Solid Rock Outdoor Ministries (SROM) is a Christian non-profit outdoor education and wilderness adventure school. SROM focuses teaching on four major areas through experiential education: technical outdoor skills, leadership development, wilderness care/ethics, and spiritual transformation. Activities that SROM teaches include rock climbing, backpacking, snowshoeing, and mountaineering. SROM offers customized courses and open enrollment courses ranging from one to forty days in length. SROM is accredited by the Association for Experiential Education (AEE), and is a partner of the Leave No Trace Center for Outdoor Ethics. College credit is available for some courses through Columbia International University. SROM currently operates in the Wind River Range, Snowy Range, Never Summer Mountains, and Vedauwoo; Rocky Mountain National Park, Grand Canyon National Park, Yosemite National Park and mountainous areas internationally.

== History ==
1983 – SROM is founded as a 501(c) 3 non-profit organization.

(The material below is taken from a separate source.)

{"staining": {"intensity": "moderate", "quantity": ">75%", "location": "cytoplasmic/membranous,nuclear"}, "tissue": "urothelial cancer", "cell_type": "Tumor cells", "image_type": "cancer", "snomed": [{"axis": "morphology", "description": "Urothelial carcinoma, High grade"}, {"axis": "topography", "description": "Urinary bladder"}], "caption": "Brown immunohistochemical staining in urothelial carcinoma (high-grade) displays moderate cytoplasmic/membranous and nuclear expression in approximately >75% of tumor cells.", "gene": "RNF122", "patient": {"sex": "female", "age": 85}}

1997 – Drew Arnold steps down as pastor of his pioneering work at Harvest Church to become full-time director of SROM.

2003 – SROM moves its administrative headquarters to a new building in Laramie, WY.

2004 – SROM launches inaugural 40-day-40-night wilderness leadership development course.

2006 – SROM receives institutional accreditation with the Association of Experiential Education.

2008 – SROM celebrates 25 years of wilderness ministry.